▶ **Job**
Please give the part of the items below that opens with the line containing "acessível. Ideal para..." and closes with the line containing "aan je winkelmandje", both included, as a JSON list of strings with one string per line and blank lines left out. Keep the pictures out of your answer.

(Stored items)

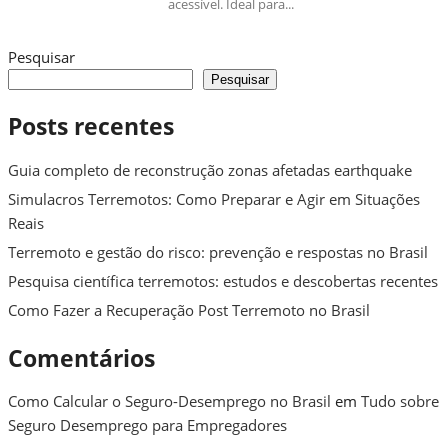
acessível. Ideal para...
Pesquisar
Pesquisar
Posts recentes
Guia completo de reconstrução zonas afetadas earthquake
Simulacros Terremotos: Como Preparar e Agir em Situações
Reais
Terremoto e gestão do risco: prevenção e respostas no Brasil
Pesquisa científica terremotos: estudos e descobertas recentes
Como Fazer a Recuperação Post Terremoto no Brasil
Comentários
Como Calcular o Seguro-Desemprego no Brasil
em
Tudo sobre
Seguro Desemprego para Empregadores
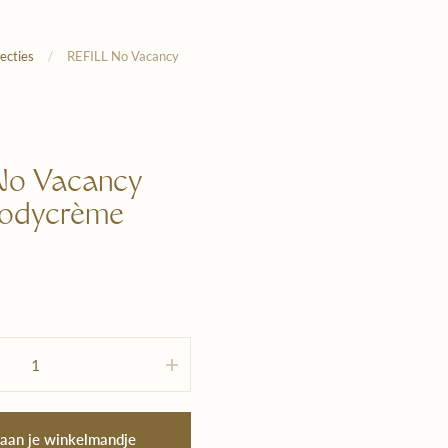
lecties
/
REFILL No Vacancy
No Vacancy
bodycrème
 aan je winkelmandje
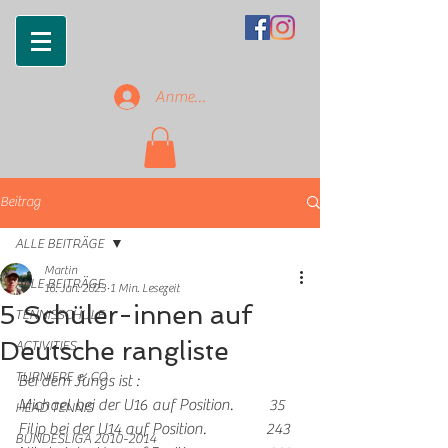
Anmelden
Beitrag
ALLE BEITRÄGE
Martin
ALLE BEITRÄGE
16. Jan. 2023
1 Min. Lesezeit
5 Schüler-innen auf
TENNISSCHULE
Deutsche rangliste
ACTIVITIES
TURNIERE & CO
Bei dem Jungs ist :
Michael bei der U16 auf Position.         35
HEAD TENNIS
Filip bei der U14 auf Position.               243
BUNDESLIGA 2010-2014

---

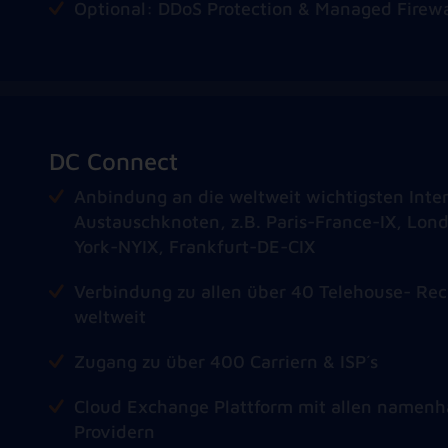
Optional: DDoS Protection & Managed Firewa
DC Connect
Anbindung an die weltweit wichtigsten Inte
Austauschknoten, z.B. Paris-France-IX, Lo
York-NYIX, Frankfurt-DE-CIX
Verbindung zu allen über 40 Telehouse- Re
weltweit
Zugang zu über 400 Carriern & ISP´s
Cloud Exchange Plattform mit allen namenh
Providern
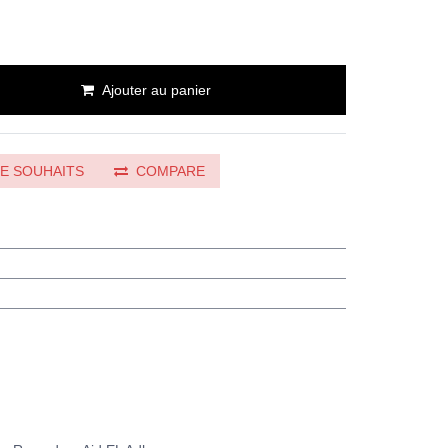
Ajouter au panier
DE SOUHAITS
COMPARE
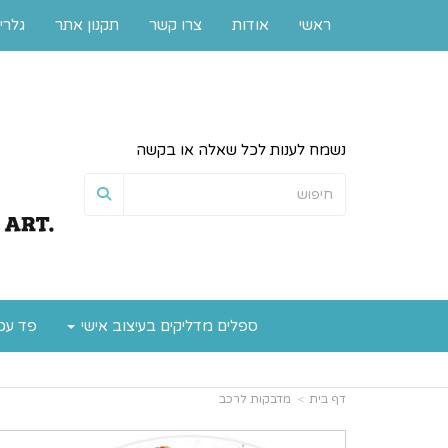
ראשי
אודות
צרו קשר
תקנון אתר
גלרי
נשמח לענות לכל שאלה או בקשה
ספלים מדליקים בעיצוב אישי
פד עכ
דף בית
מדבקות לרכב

▶ **Output of the exercise**
[
  "acessível. Ideal para...",
  "Pesquisar",
  "Pesquisar",
  "Posts recentes",
  "Guia completo de reconstrução zonas afetadas earthquake",
  "Simulacros Terremotos: Como Preparar e Agir em Situações",
  "Reais",
  "Terremoto e gestão do risco: prevenção e respostas no Brasil",
  "Pesquisa científica terremotos: estudos e descobertas recentes",
  "Como Fazer a Recuperação Post Terremoto no Brasil",
  "Comentários",
  "Como Calcular o Seguro-Desemprego no Brasil",
  "em",
  "Tudo sobre",
  "Seguro Desemprego para Empregadores",
  "lecties",
  "/",
  "REFILL No Vacancy",
  "No Vacancy",
  "bodycrème",
  " aan je winkelmandje"
]